Placantonakis commented, “Our understanding of the role of this GPCR target in glioblastoma has advanced significantly in recent years. We are excited to begin translating that knowledge with Heptares, through application of its unique structure-based approach, into much-needed drug candidates for this highly aggressive and poorly treated cancer.”
Under the terms of the collaboration, Heptares and NYU will jointly fund the initial discovery phase of the program. Heptares has an exclusive option to license intellectual property relevant to the target and to take any promising compounds further through development and potentially to commercialization. NYU is eligible to receive milestone payments on any compounds that advance from the discovery phase and royalty payments on sales of any products that reach the market.

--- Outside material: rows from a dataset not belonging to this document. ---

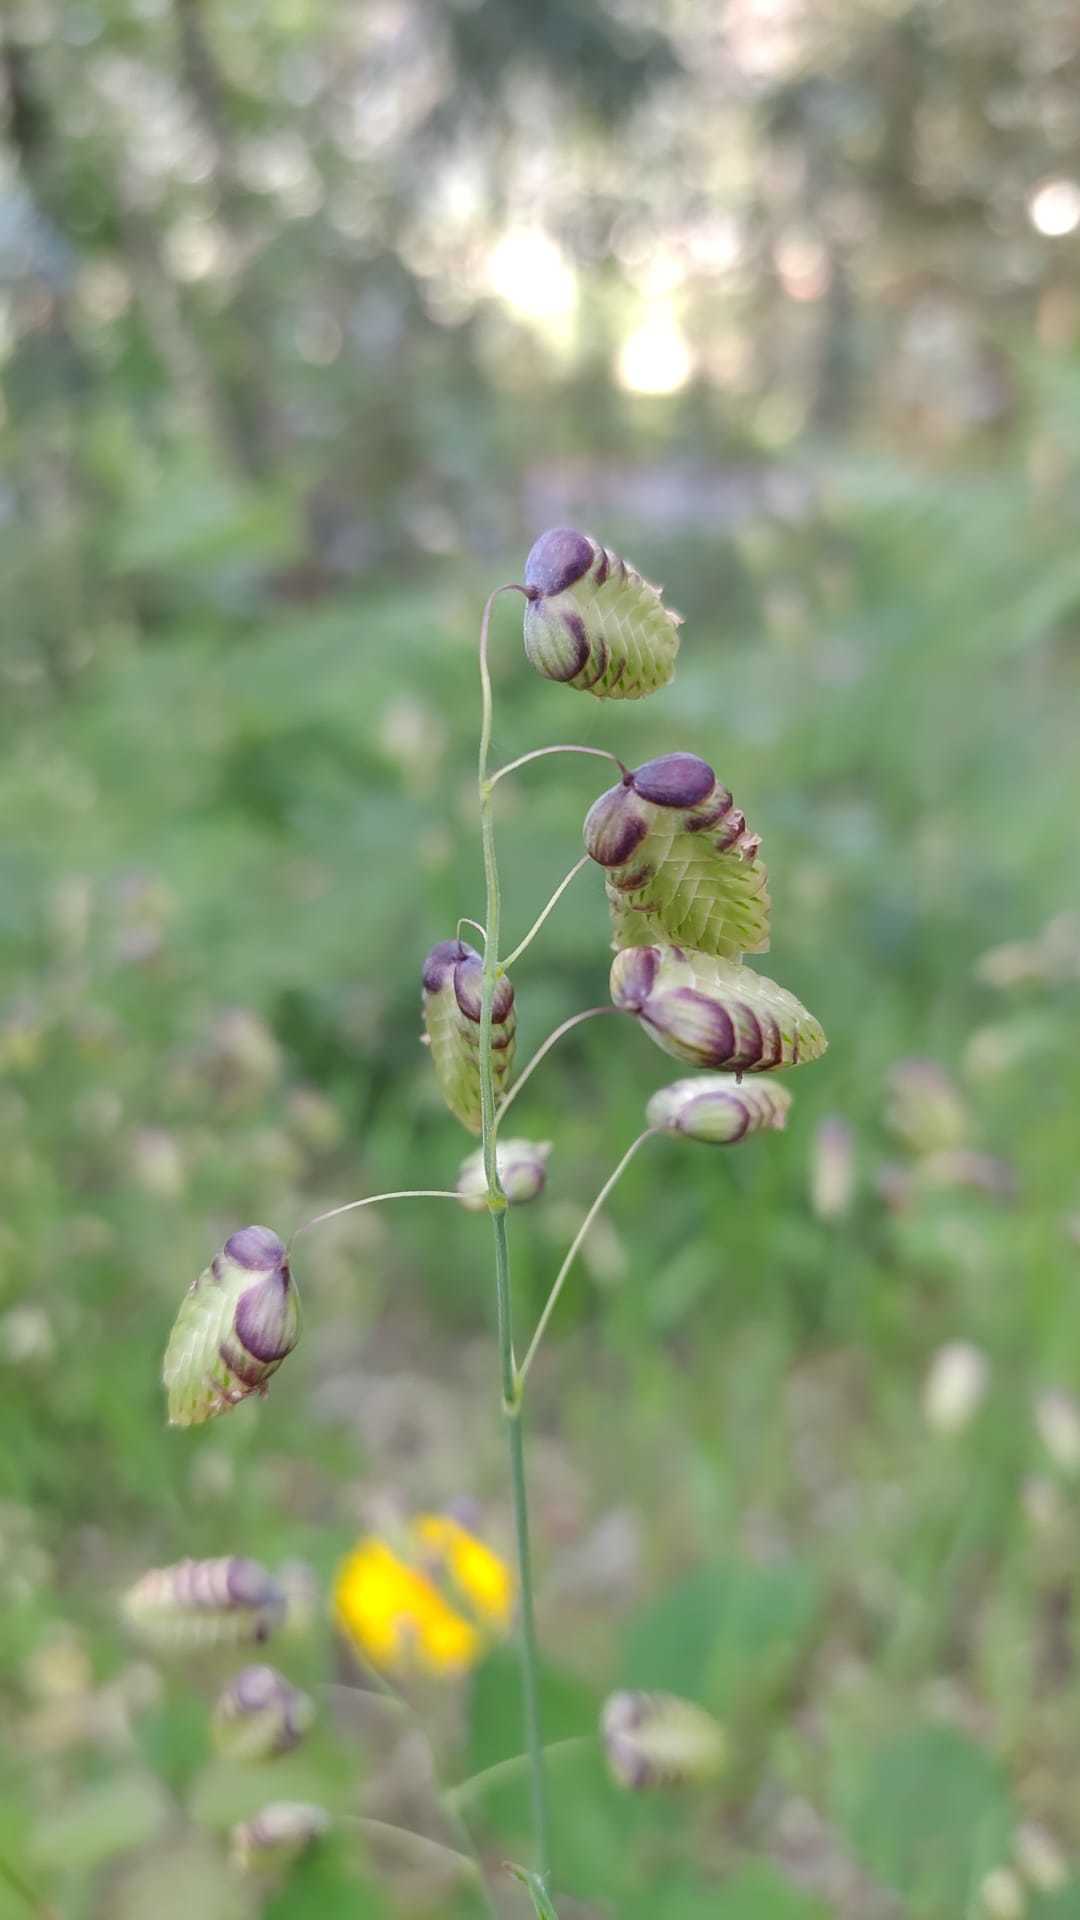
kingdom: Plantae
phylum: Tracheophyta
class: Liliopsida
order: Poales
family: Poaceae
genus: Briza
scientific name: Briza maxima
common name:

Nadim Shohdy, assistant dean and director of OTA, added: “Our founding principle is that the probability of success is maximized by combining the best academic expertise in identifying, validating and delineating novel disease pathways, with the best industry expertise in translating such findings into viable paths to drug development. Given Heptares’ strengths and many successes in drugging novel GPCR targets, we couldn’t have asked for a better collaborator.”
The ORBIT program facilitates Heptares’ collaboration with leading academic groups and emerging biotechnology companies. ORBIT aims to leverage the expertise of collaborators to seek out new links between GPCRs and diseases and develop a better understanding of disease biology relating to a broad range of GPCR targets. In parallel, Heptares will apply its GPCR-targeted drug discovery and translational medicine expertise to generate a new wave of novel small molecules and biologics for advancement through its development pipeline. These collaborations provide a way of extending Heptares’ reach and access to GPCRs that are emerging as exciting new drug targets across a broad area of diseases. The ultimate goal for Heptares is to advance selective molecules generated from the collaboration into and through clinical development.
“The philosophy behind our ORBIT programs is to work with leading experts who are at the forefront of understanding the roles of specific GPCRs in human disease, and to apply our combined expertise and technological capabilities to develop better medicines to treat devastating diseases,” Fiona Marshall, chief scientific officer of Heptares and Sosei, said in a press release. “This new collaboration with Assistant Prof. Placantonakis and NYU OTA is an excellent example of this philosophy in action, and we are excited by the potential it offers to find new therapies for patients with brain tumors.”